-------- Available data

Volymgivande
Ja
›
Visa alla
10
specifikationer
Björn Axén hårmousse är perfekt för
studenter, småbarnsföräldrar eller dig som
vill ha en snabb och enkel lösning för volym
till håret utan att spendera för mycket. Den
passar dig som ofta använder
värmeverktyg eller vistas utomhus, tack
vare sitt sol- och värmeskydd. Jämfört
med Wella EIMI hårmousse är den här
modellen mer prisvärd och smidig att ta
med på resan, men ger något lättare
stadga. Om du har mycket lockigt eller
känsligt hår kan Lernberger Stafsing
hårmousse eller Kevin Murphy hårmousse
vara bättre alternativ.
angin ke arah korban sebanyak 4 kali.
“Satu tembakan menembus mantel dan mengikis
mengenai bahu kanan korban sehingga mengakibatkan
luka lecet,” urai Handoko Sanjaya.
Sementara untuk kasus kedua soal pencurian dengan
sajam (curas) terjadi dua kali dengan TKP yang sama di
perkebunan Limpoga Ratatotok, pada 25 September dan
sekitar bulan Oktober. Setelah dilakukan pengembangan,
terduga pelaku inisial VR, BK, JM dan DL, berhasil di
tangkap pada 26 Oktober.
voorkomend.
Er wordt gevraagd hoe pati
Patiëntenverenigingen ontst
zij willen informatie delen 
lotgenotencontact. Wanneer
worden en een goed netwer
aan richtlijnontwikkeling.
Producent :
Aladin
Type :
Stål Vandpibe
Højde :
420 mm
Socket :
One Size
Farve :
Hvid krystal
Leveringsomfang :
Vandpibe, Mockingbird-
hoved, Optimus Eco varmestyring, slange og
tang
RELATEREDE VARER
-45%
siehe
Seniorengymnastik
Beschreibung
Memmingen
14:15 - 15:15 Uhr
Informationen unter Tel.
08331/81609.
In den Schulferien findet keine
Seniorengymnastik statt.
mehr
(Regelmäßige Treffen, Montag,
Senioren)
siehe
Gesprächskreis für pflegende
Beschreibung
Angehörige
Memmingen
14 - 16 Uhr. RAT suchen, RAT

----------------

_The problem_: Reproduce exactly the stretch of lines that starts at the one containing "RELATEREDE VARER" and ends with the final line of the data, including both ends and nothing more.

_Task answer_:
RELATEREDE VARER
-45%
siehe
Seniorengymnastik
Beschreibung
Memmingen
14:15 - 15:15 Uhr
Informationen unter Tel.
08331/81609.
In den Schulferien findet keine
Seniorengymnastik statt.
mehr
(Regelmäßige Treffen, Montag,
Senioren)
siehe
Gesprächskreis für pflegende
Beschreibung
Angehörige
Memmingen
14 - 16 Uhr. RAT suchen, RAT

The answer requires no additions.